Doctors utilized a medication commonly used for UTIs to effectively cure a patient's uncommon brain infection.

According to Science magazine, a long-used medication for uti may also treat "brain-eating" amoeba infections, which kill the majority of those who catch them .

A recent case report that depicts a 54-year-old man with the amoeba Balamuthia mandrillaris invading his brain and was published in the journal Emerging Infectious Diseases in January serves as evidence of the drug's potential. According to the Centers for Disease Control and Prevention, the single-celled organism can enter the body through skin wounds and cuts as well as through the lungs when it is breathed. It is found in dust, dirt, and water (CDC). Once in the circulation, the amoeba can move to the brain, where it can cause an extremely uncommon sickness called "granulomatous amebic encephalitis," which kills 90% of those who have it.

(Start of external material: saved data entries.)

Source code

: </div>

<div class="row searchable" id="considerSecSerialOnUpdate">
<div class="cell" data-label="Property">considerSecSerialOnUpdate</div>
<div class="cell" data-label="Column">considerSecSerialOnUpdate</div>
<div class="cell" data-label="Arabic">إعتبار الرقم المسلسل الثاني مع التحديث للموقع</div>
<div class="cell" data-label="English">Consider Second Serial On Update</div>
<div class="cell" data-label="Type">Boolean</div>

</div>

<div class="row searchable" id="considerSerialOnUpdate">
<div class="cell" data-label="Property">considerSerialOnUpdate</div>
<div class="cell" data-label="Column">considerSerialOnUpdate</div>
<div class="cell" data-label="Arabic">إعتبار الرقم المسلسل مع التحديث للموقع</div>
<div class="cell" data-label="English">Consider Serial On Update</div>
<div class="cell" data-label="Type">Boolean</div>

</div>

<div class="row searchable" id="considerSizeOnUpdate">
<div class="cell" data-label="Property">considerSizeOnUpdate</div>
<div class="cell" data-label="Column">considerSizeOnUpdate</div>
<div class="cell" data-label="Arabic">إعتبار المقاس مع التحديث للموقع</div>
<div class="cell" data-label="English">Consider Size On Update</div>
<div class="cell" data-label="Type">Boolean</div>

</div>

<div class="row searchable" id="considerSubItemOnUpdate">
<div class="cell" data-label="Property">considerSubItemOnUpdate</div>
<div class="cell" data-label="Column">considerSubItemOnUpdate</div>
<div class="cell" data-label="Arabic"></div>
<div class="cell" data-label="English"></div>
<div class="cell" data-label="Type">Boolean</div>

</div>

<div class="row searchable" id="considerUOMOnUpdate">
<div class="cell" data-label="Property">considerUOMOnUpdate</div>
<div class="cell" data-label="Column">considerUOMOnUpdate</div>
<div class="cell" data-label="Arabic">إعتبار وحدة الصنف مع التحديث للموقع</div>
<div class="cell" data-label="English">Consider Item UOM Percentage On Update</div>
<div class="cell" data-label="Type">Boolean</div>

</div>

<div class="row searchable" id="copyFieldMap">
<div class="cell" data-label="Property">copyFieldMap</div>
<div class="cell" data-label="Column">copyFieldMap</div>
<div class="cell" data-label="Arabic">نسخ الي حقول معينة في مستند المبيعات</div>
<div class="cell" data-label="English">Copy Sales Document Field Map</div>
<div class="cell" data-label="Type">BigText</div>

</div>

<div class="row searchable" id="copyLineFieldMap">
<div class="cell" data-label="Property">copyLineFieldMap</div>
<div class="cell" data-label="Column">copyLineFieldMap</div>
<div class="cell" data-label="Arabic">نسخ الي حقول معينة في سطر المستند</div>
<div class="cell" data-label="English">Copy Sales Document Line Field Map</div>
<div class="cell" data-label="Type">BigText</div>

The CDC states that the illness "may seem moderate at first but might develop more severe over weeks to many months."

The patient in the case report originally sought care for an unexplained seizure at a hospital in Northern California. His left side of the brain had a tumor that was encircled by edema, according to an MRI. The patient was then sent to the University of California San Francisco (UCSF) Medical Center, where specialists obtained samples of the patient's brain tissue and the transparent fluid encasing his or her brain and spinal cord. The man's brain contained B. mandrillaris, according to this research.

The patient's doctors suggested an extensive prescription of antiparasitic, antibiotic, and antifungal medications after contacting the CDC. As the primary author of the case study and an infectious disease physician-scientist at UCSF, Dr. Natasha Spottiswoode  stated to Science, "It's what's advised since it was what occurred to be used in patients who lived." Unfortunately, the medication had serious adverse reactions, including renal failure, and the patient still had amoebic infections.

Spottiswoode looked up a 2018 study from UCSF researchers that was published in the journal mBio, which revealed proof that the antibiotic nitroxoline may kill B. mandrillaris in lab conditions. The medical team requested authorization from the Food and Drug Administration to administer the medication as it is permitted in Europe but not the United States. They gained approval, began the patient on nitroxoline, and saw dramatic recovery within a week.

The patient was soon released from the hospital and continued to take nitroxoline and other medications at home. His doctors eventually want to have him stop taking the meds. Doctors from UCSF are managing the case of a second B. mandrillaris-infected patient who has begun taking nitroxoline in the meantime. According to Science, they are observing comparable benefits.